Please return every line of the records below that contains the word "document".

## Data records
○ ○ ○

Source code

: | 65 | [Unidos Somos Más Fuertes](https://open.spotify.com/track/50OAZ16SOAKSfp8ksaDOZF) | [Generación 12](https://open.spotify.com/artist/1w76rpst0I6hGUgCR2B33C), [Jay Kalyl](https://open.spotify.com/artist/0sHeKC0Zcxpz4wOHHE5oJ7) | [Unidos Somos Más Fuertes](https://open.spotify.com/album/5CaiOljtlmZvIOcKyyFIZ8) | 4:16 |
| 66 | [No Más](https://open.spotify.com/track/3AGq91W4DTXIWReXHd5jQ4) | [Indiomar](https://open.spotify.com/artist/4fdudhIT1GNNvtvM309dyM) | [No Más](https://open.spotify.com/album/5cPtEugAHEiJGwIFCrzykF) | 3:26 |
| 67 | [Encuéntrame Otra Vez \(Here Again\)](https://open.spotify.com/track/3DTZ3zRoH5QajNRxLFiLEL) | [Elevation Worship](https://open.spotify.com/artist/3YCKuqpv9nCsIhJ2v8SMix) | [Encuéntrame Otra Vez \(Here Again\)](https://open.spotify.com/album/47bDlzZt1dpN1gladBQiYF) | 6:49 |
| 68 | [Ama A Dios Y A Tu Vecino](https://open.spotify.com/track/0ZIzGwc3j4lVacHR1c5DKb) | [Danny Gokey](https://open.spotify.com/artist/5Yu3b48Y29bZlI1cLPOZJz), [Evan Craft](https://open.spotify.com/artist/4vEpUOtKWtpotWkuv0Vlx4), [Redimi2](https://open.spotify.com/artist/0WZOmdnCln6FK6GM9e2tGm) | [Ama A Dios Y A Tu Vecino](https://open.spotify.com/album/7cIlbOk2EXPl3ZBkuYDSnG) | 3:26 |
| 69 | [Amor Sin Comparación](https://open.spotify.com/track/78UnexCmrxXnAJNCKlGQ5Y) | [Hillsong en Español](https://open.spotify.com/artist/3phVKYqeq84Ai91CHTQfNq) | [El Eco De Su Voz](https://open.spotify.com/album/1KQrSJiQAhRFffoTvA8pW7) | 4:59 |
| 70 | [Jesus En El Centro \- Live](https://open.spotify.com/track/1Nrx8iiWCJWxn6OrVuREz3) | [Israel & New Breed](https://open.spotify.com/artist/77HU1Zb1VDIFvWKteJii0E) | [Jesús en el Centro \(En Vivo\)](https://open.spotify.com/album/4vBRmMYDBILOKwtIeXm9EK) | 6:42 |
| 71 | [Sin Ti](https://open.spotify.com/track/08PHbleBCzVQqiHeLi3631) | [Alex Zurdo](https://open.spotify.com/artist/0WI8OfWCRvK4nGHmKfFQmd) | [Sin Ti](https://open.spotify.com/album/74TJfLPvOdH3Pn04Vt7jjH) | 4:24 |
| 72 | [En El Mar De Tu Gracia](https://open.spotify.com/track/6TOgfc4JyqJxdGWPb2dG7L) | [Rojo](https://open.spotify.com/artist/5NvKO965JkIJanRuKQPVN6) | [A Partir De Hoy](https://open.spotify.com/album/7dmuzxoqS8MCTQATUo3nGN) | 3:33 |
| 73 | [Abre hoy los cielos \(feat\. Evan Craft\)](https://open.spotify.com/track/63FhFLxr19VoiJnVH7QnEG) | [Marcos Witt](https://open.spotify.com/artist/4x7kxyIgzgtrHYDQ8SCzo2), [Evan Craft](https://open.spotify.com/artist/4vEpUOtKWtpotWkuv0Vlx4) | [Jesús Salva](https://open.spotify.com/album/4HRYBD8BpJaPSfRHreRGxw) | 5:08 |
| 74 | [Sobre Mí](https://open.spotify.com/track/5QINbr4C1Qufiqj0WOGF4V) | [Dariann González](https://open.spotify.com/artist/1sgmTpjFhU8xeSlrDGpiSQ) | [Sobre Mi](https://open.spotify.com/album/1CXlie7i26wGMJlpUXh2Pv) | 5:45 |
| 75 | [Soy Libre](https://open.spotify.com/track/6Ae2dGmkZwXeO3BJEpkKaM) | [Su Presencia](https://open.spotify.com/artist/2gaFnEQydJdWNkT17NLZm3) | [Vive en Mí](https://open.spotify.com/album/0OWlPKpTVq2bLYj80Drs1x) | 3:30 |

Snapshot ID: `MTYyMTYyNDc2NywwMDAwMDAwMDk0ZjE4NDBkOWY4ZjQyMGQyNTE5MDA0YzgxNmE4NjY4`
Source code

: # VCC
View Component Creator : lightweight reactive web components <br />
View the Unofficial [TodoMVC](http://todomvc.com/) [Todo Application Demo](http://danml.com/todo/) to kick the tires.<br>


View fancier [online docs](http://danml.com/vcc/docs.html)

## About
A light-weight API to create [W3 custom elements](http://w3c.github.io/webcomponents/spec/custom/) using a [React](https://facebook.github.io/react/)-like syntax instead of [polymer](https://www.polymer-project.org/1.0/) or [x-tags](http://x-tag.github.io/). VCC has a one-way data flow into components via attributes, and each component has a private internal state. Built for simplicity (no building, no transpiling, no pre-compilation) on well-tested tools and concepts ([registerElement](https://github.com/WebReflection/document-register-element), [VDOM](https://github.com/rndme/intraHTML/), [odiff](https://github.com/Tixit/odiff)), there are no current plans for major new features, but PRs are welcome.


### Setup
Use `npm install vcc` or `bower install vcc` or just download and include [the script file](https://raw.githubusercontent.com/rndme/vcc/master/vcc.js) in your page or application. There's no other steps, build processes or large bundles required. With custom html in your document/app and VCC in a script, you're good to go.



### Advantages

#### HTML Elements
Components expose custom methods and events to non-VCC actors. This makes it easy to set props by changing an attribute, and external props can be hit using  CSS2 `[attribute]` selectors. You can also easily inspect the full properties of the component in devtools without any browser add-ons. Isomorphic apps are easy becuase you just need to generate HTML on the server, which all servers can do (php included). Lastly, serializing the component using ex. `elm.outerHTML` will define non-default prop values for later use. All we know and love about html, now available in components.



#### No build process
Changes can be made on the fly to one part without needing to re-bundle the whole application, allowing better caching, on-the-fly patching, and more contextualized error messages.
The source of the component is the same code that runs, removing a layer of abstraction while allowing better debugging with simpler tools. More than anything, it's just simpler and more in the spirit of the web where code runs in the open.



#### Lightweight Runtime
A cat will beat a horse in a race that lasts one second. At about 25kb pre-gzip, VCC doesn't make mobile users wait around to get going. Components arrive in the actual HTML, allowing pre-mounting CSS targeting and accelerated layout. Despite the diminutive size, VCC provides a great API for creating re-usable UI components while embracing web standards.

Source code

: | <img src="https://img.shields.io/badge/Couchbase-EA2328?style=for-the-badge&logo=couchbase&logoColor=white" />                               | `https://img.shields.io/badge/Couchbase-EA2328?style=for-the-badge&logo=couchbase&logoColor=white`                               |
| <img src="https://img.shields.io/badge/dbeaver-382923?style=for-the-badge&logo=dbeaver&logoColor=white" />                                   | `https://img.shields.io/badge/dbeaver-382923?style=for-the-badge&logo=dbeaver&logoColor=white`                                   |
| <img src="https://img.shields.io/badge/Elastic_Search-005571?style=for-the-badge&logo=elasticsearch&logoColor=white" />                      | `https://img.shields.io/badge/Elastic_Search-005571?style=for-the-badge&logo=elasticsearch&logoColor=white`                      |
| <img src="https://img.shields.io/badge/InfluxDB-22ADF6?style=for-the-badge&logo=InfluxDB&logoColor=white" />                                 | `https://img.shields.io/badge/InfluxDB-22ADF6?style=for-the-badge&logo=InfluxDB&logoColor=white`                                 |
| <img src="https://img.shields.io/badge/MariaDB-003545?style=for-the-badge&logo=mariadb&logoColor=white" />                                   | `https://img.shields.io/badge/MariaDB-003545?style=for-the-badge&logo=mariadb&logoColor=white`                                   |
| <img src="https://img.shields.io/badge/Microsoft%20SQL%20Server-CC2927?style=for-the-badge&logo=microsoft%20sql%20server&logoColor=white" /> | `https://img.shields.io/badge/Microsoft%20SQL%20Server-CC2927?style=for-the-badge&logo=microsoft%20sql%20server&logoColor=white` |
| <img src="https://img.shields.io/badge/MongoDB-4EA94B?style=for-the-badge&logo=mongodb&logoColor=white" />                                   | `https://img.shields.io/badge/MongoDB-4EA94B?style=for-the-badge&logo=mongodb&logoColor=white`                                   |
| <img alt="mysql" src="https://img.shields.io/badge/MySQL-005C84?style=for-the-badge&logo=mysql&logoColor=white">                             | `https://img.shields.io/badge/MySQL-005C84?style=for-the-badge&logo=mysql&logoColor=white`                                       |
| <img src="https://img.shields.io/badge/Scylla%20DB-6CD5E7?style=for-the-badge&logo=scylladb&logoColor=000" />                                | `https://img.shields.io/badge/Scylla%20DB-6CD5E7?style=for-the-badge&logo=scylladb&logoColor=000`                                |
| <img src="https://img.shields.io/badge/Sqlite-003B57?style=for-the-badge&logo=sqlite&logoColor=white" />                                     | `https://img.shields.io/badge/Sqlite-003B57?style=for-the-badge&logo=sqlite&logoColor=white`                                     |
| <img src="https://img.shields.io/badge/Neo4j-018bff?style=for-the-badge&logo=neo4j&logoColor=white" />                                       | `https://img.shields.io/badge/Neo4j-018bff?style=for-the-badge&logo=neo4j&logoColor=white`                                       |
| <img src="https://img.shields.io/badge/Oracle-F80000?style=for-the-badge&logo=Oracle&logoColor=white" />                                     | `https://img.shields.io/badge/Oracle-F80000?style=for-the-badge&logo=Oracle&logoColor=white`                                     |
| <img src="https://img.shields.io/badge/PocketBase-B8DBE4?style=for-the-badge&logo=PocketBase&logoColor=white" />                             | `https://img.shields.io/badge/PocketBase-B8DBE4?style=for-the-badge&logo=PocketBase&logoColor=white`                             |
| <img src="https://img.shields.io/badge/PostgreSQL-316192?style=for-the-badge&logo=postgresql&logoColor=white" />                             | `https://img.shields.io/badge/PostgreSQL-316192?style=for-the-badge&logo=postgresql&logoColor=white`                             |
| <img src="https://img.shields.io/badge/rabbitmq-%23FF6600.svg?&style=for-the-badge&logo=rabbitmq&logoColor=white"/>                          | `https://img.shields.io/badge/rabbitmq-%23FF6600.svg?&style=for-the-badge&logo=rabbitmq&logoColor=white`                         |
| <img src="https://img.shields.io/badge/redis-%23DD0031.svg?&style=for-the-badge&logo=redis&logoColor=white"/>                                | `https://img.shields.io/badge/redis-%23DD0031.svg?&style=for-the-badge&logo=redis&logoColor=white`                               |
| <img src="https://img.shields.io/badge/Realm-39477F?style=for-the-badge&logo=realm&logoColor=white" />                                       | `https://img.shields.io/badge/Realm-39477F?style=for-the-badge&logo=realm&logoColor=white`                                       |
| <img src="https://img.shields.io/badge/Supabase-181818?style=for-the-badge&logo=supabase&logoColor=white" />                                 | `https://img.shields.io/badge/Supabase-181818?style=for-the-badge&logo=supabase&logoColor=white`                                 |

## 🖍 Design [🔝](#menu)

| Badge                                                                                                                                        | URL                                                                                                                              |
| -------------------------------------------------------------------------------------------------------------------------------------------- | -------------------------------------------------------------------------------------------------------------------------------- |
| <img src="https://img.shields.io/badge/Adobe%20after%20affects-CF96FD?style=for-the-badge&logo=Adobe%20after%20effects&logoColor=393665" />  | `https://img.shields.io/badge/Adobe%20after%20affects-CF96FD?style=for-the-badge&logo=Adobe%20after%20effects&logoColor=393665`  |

○ ○ ○

## TASK SOLUTION
A light-weight API to create [W3 custom elements](http://w3c.github.io/webcomponents/spec/custom/) using a [React](https://facebook.github.io/react/)-like syntax instead of [polymer](https://www.polymer-project.org/1.0/) or [x-tags](http://x-tag.github.io/). VCC has a one-way data flow into components via attributes, and each component has a private internal state. Built for simplicity (no building, no transpiling, no pre-compilation) on well-tested tools and concepts ([registerElement](https://github.com/WebReflection/document-register-element), [VDOM](https://github.com/rndme/intraHTML/), [odiff](https://github.com/Tixit/odiff)), there are no current plans for major new features, but PRs are welcome.
Use `npm install vcc` or `bower install vcc` or just download and include [the script file](https://raw.githubusercontent.com/rndme/vcc/master/vcc.js) in your page or application. There's no other steps, build processes or large bundles required. With custom html in your document/app and VCC in a script, you're good to go.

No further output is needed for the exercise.